In order to obtain direct tags instead of list of tags for each token, you will need to go deep into morphological taggers land. Your options are:
- WCRFT - actually having a working demo here. Requires some skill to get it to work, dependencies are non-trivial to put together,
- PANTERA - doesn't appear to be actively maintained
- Concraft - implemented in Haskell, looks to be the easiest one to get running
If you are just doing a casual analysis of text, you may want to consider outsourcing the whole tagging process to a RESTful API, like http://nlp.pwr.wroc.pl/redmine/projects/nlprest2/wiki/Asynapi.
You can easily reverse-engineer the exact calls to the API using Firefox/Chrome dev tools.
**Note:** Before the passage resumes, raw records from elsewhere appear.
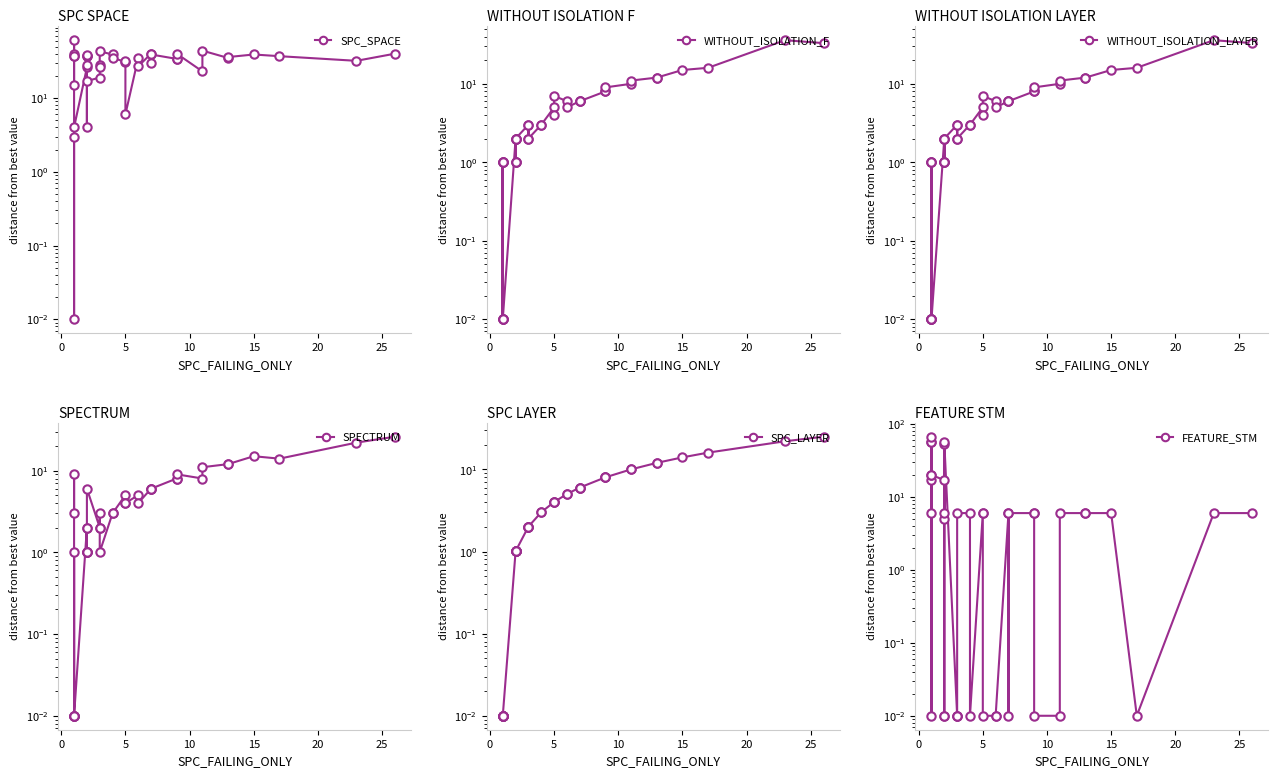

Is it true that FEATURE_STM equals 0.0 at 5?

False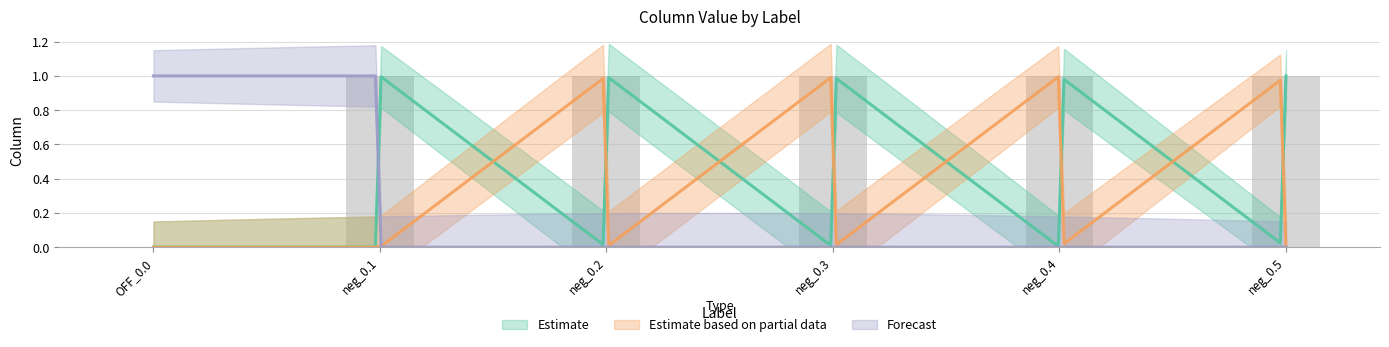

Reading left to right, transcribe all the data shown in this chart.

Estimate: 0	0	1	0	1	0	1	0	1	0	1
Estimate based on partial data: 0	0	0	1	0	1	0	1	0	1	0
Forecast: 1	1	0	0	0	0	0	0	0	0	0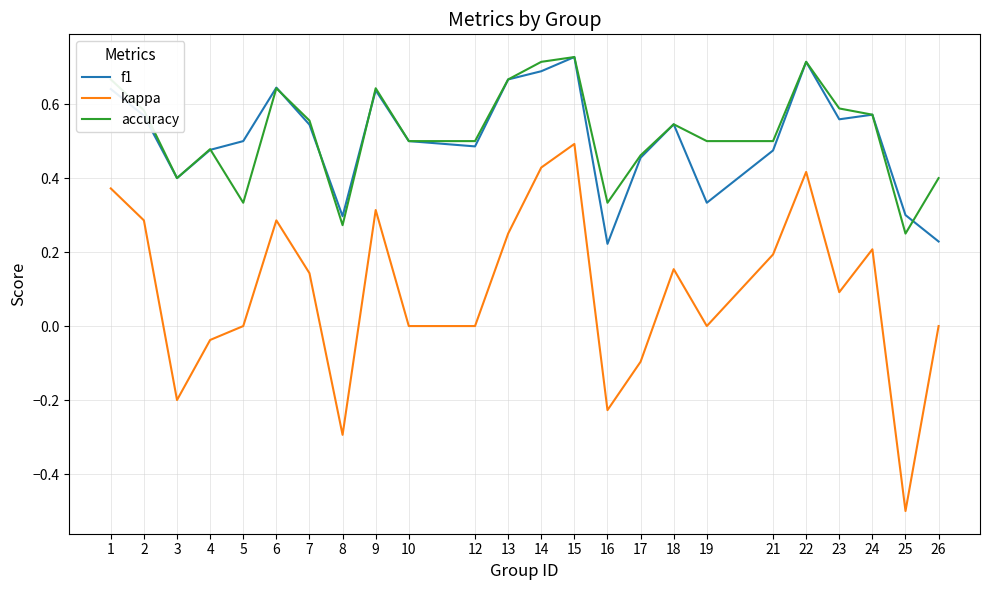

Which series changed the most between 16 and 17?

f1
This way you can find the correct values for the parameters.
As with any API provided to the public, you should notify the provider about your intentions and remember about some sane throttling of requests. Moreover, it's considered good manners to set the user parameter to something meaningful (like email address).
Conclusions
We went through the basic steps of analyzing a corpus and touched on more advanced topics, like morphological analysis and lemmatization. If you're doing a quick and dirty analysis, outsourcing those basic tasks to ready tools and APIs sounds like the best option. In case you need to run a large scale experiments, it makes more sense to run the tools on your own hardware. The lemmatized text might become a powerful input to a more sophisticated models, like recurrent neural networks.